Login with your enterprise admin credentials.
Click "Configuration" in left menu.
Choose "Roles" under People options in Enterprise Administration section.
Select the role to edit and click "Edit Role" in right panel. Role screen will appear for re-configurations.
Click "Enterprise Access Preferences". Select the user settings check boxes and their respective granular access as required.
Click "Save changes".
See the description in the "Enterprise Access Preferences" table below.
When you update a role in a production environment, the saved changes are available to the related users on their next login.
By default, the "Advanced Enterprise Reports" option will be disabled for all existing user roles.
The "Advanced Reports" will only be visible to the enterprise owner, and its child users (if the "Advanced Enterprise Reports" configuration is allowed against their role).

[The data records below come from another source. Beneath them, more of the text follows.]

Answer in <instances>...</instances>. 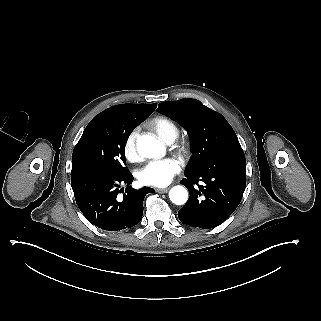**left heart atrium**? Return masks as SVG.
Masks as SVG:
<instances>
[{
	"label": "left heart atrium",
	"instance_id": "39dd6f15",
	"mask_svg": "<svg viewBox=\"0 0 321 321\" xmlns=\"http://www.w3.org/2000/svg\"><path fill=\"white\" fill-rule=\"evenodd\" d=\"M182 167V161L175 157L154 160L138 171V178L145 185L163 187L171 183Z\"/></svg>",
	"mask_w": 321,
	"mask_h": 321
}]
</instances>
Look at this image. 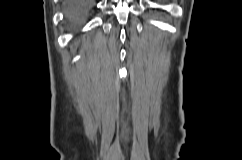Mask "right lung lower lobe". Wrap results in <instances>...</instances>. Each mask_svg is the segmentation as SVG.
Wrapping results in <instances>:
<instances>
[{"label": "right lung lower lobe", "instance_id": "right-lung-lower-lobe-1", "mask_svg": "<svg viewBox=\"0 0 242 160\" xmlns=\"http://www.w3.org/2000/svg\"><path fill=\"white\" fill-rule=\"evenodd\" d=\"M96 0H65L68 19L73 23L83 21L93 9Z\"/></svg>", "mask_w": 242, "mask_h": 160}]
</instances>
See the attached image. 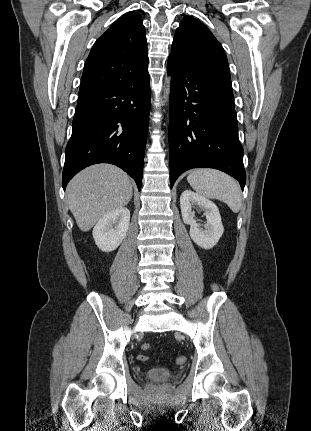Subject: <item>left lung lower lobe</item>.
<instances>
[{
  "mask_svg": "<svg viewBox=\"0 0 311 431\" xmlns=\"http://www.w3.org/2000/svg\"><path fill=\"white\" fill-rule=\"evenodd\" d=\"M171 74L170 184L191 168L221 170L244 189L246 172L238 138L231 79L195 70L169 57Z\"/></svg>",
  "mask_w": 311,
  "mask_h": 431,
  "instance_id": "left-lung-lower-lobe-1",
  "label": "left lung lower lobe"
}]
</instances>
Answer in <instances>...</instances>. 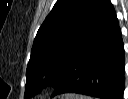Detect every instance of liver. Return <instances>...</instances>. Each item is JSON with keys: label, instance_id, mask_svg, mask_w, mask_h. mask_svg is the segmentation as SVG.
<instances>
[{"label": "liver", "instance_id": "1", "mask_svg": "<svg viewBox=\"0 0 128 99\" xmlns=\"http://www.w3.org/2000/svg\"><path fill=\"white\" fill-rule=\"evenodd\" d=\"M78 97L80 96L74 94H68L65 96V99H79Z\"/></svg>", "mask_w": 128, "mask_h": 99}]
</instances>
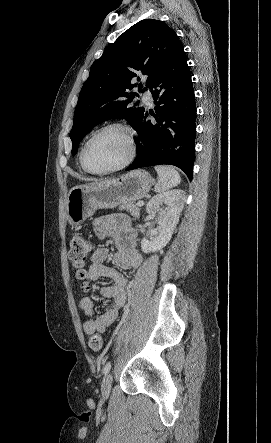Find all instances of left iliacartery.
<instances>
[{"label":"left iliac artery","instance_id":"1","mask_svg":"<svg viewBox=\"0 0 271 443\" xmlns=\"http://www.w3.org/2000/svg\"><path fill=\"white\" fill-rule=\"evenodd\" d=\"M110 369H111V362H107V363L105 364L104 368H103V373H104L105 375L108 374L109 371H110Z\"/></svg>","mask_w":271,"mask_h":443}]
</instances>
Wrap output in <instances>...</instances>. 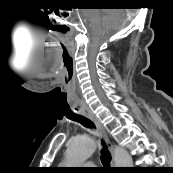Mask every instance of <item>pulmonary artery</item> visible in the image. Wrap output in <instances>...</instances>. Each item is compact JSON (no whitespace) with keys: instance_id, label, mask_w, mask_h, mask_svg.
I'll return each instance as SVG.
<instances>
[{"instance_id":"obj_1","label":"pulmonary artery","mask_w":173,"mask_h":173,"mask_svg":"<svg viewBox=\"0 0 173 173\" xmlns=\"http://www.w3.org/2000/svg\"><path fill=\"white\" fill-rule=\"evenodd\" d=\"M93 163H87L86 167L87 169H92Z\"/></svg>"}]
</instances>
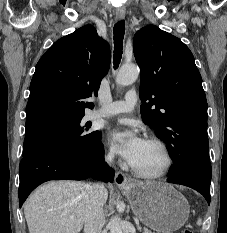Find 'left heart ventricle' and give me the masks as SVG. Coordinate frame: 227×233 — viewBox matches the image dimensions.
I'll return each instance as SVG.
<instances>
[{
    "instance_id": "1",
    "label": "left heart ventricle",
    "mask_w": 227,
    "mask_h": 233,
    "mask_svg": "<svg viewBox=\"0 0 227 233\" xmlns=\"http://www.w3.org/2000/svg\"><path fill=\"white\" fill-rule=\"evenodd\" d=\"M131 164L144 172H157L164 167L165 156L157 145L145 142Z\"/></svg>"
}]
</instances>
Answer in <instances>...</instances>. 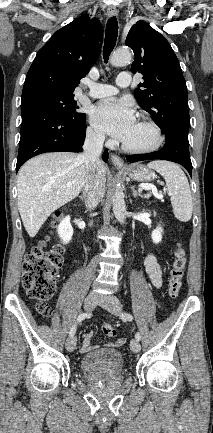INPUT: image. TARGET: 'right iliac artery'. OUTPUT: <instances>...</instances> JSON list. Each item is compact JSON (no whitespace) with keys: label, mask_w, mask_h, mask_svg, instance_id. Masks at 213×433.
Here are the masks:
<instances>
[{"label":"right iliac artery","mask_w":213,"mask_h":433,"mask_svg":"<svg viewBox=\"0 0 213 433\" xmlns=\"http://www.w3.org/2000/svg\"><path fill=\"white\" fill-rule=\"evenodd\" d=\"M91 315H92L91 313L87 312V313H82V314H80V315L77 317L75 324H74V325L71 327V329H70V332H69L70 337H73V336H74V334H75V332H76V325H77V323L83 321V320L86 319V318H90Z\"/></svg>","instance_id":"obj_1"}]
</instances>
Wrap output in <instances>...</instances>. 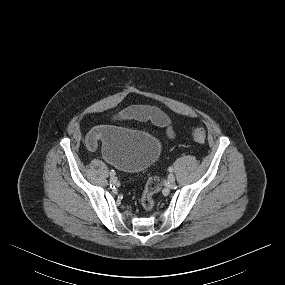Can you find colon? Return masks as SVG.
Segmentation results:
<instances>
[{
    "label": "colon",
    "mask_w": 285,
    "mask_h": 285,
    "mask_svg": "<svg viewBox=\"0 0 285 285\" xmlns=\"http://www.w3.org/2000/svg\"><path fill=\"white\" fill-rule=\"evenodd\" d=\"M190 135L197 143H203L206 138V132L203 126L198 125L191 129ZM161 180L159 177H151L145 186L141 197V205L145 210H151L154 207L153 196L160 190Z\"/></svg>",
    "instance_id": "5ec220e1"
}]
</instances>
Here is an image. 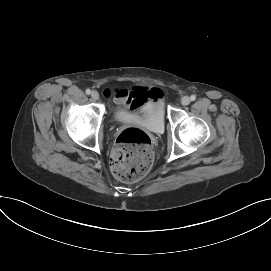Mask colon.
I'll use <instances>...</instances> for the list:
<instances>
[{
    "label": "colon",
    "instance_id": "colon-1",
    "mask_svg": "<svg viewBox=\"0 0 271 271\" xmlns=\"http://www.w3.org/2000/svg\"><path fill=\"white\" fill-rule=\"evenodd\" d=\"M154 159L149 135L139 128H127L116 139L111 152L112 174L123 182L143 178L150 170Z\"/></svg>",
    "mask_w": 271,
    "mask_h": 271
}]
</instances>
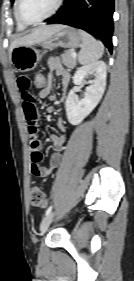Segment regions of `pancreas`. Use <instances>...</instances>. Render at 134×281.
Instances as JSON below:
<instances>
[{
    "mask_svg": "<svg viewBox=\"0 0 134 281\" xmlns=\"http://www.w3.org/2000/svg\"><path fill=\"white\" fill-rule=\"evenodd\" d=\"M71 54V50H66L61 55L63 64L68 68H74L76 66V58H73Z\"/></svg>",
    "mask_w": 134,
    "mask_h": 281,
    "instance_id": "cf45deb5",
    "label": "pancreas"
}]
</instances>
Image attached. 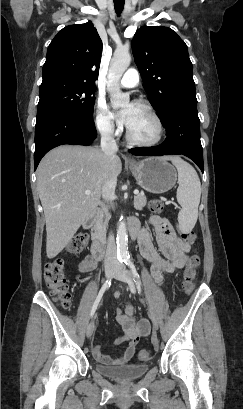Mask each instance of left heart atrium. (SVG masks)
<instances>
[{"label": "left heart atrium", "instance_id": "39dd6f15", "mask_svg": "<svg viewBox=\"0 0 243 409\" xmlns=\"http://www.w3.org/2000/svg\"><path fill=\"white\" fill-rule=\"evenodd\" d=\"M131 115H132V104L129 105L126 109H123L122 111L117 113L116 116H117L118 121L121 124L126 125L128 127L130 119H131Z\"/></svg>", "mask_w": 243, "mask_h": 409}]
</instances>
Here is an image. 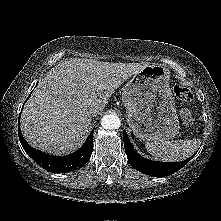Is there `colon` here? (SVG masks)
<instances>
[{"label":"colon","instance_id":"5ec220e1","mask_svg":"<svg viewBox=\"0 0 221 221\" xmlns=\"http://www.w3.org/2000/svg\"><path fill=\"white\" fill-rule=\"evenodd\" d=\"M174 93L177 100L180 103H189L193 99V92L192 90L184 85V84H177L174 87ZM181 120L185 125L193 124V116L189 110H182L181 112Z\"/></svg>","mask_w":221,"mask_h":221}]
</instances>
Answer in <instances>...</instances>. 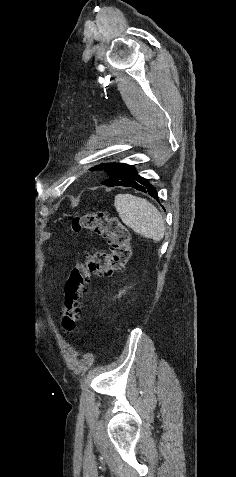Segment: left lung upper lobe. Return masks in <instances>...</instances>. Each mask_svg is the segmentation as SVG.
I'll return each mask as SVG.
<instances>
[{
  "instance_id": "5c2ea615",
  "label": "left lung upper lobe",
  "mask_w": 236,
  "mask_h": 477,
  "mask_svg": "<svg viewBox=\"0 0 236 477\" xmlns=\"http://www.w3.org/2000/svg\"><path fill=\"white\" fill-rule=\"evenodd\" d=\"M91 170H104L108 174L109 178L103 181L102 184L113 187L126 181L133 172L134 168L133 166L125 163H110L96 166Z\"/></svg>"
}]
</instances>
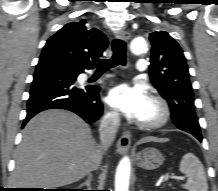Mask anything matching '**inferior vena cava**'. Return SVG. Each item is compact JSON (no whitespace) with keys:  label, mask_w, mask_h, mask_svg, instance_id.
I'll return each mask as SVG.
<instances>
[{"label":"inferior vena cava","mask_w":218,"mask_h":191,"mask_svg":"<svg viewBox=\"0 0 218 191\" xmlns=\"http://www.w3.org/2000/svg\"><path fill=\"white\" fill-rule=\"evenodd\" d=\"M120 126V116L118 112L107 113L100 123V145L97 149V166L100 164L102 154L108 150L113 143L117 130Z\"/></svg>","instance_id":"602c4592"}]
</instances>
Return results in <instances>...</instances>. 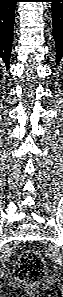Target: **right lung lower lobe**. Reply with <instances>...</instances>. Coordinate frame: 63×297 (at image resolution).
Wrapping results in <instances>:
<instances>
[{
    "label": "right lung lower lobe",
    "mask_w": 63,
    "mask_h": 297,
    "mask_svg": "<svg viewBox=\"0 0 63 297\" xmlns=\"http://www.w3.org/2000/svg\"><path fill=\"white\" fill-rule=\"evenodd\" d=\"M17 0H0V58L9 68Z\"/></svg>",
    "instance_id": "right-lung-lower-lobe-1"
}]
</instances>
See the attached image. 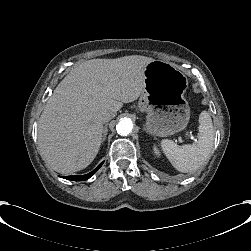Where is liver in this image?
<instances>
[{
    "mask_svg": "<svg viewBox=\"0 0 251 251\" xmlns=\"http://www.w3.org/2000/svg\"><path fill=\"white\" fill-rule=\"evenodd\" d=\"M141 55L92 59L72 69L55 88L38 122V146L53 170L80 171L96 157L103 117L138 99L145 87Z\"/></svg>",
    "mask_w": 251,
    "mask_h": 251,
    "instance_id": "1",
    "label": "liver"
}]
</instances>
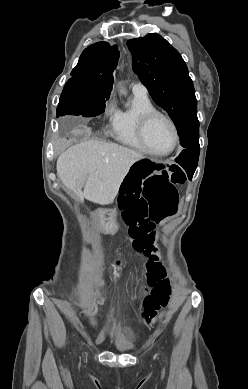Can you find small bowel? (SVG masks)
<instances>
[{"mask_svg": "<svg viewBox=\"0 0 248 389\" xmlns=\"http://www.w3.org/2000/svg\"><path fill=\"white\" fill-rule=\"evenodd\" d=\"M108 329L110 330L111 327L109 326ZM127 337H128L129 340H133V336L129 332H127Z\"/></svg>", "mask_w": 248, "mask_h": 389, "instance_id": "c3829d8e", "label": "small bowel"}]
</instances>
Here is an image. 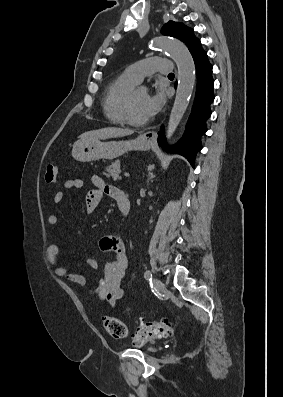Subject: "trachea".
Returning <instances> with one entry per match:
<instances>
[{"mask_svg": "<svg viewBox=\"0 0 283 397\" xmlns=\"http://www.w3.org/2000/svg\"><path fill=\"white\" fill-rule=\"evenodd\" d=\"M168 76H169V77H174V74H173V73H170Z\"/></svg>", "mask_w": 283, "mask_h": 397, "instance_id": "3493384b", "label": "trachea"}]
</instances>
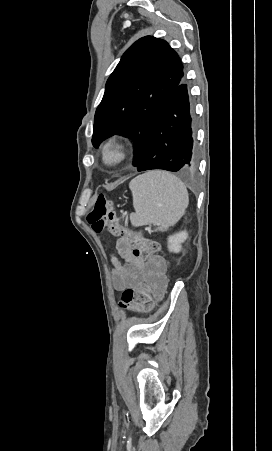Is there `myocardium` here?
I'll return each instance as SVG.
<instances>
[{"label":"myocardium","instance_id":"obj_1","mask_svg":"<svg viewBox=\"0 0 272 451\" xmlns=\"http://www.w3.org/2000/svg\"><path fill=\"white\" fill-rule=\"evenodd\" d=\"M127 159L125 148L115 142H107L101 150V163L110 168H119Z\"/></svg>","mask_w":272,"mask_h":451}]
</instances>
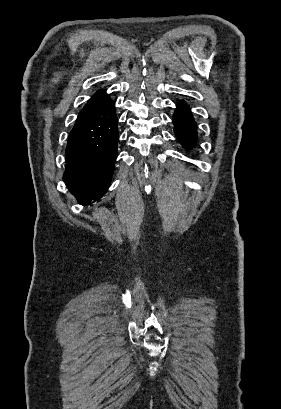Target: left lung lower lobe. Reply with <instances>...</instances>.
Listing matches in <instances>:
<instances>
[{
    "mask_svg": "<svg viewBox=\"0 0 281 409\" xmlns=\"http://www.w3.org/2000/svg\"><path fill=\"white\" fill-rule=\"evenodd\" d=\"M173 116L176 137L186 149H192L197 142V126L189 106L185 102L177 103Z\"/></svg>",
    "mask_w": 281,
    "mask_h": 409,
    "instance_id": "0a47b994",
    "label": "left lung lower lobe"
}]
</instances>
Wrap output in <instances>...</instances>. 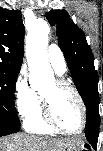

When you purchase an enterprise account of SigningHub, a default Enterprise Admin user is provided to you, having all the privileges and access in your SigningHub account. You can use the credentials of your Enterprise Admin to configure the role based granular access (i.e. read, add/ edit, and delete access on different modules/ sub modules of the system) for your enterprise users. You can even create multiple Enterprise Admins as required. When a new Enterprise is created, two roles will also be created in the Enterprise: Enterprise Admins and Enterprise Users. The Enterprise Users role is marked as "default", which means whenever a new user will be created in this Enterprise, the default role will automatically get assigned to the user. However, you can always modify which role should be the default. Remember, only one role can be marked as "default". In addition, you can also add new roles under this Enterprise. Read on to know what more you can do on this page. From here, you can manage (Add, Clone, Edit, and Delete) different roles and can assign them to your enterprise users and external users, in order to provide them custom access in the system. However you cannot delete a role, as long as it is assigned to any user within your enterprise or to external user of third party integration.
Login with your enterprise admin credentials.
Click "Configuration" in left menu.
Choose "Roles" under People options in Enterprise Administration section.
Click "Add Role" button.
Add a New Role dialogue will appear. Provide name and description and click "Add role" button to continue.
Fill in all the information in the respective sections.
Click "Save changes" button. Now assign this role to your enterprise user to give them configured access, see Manage your enterprise users.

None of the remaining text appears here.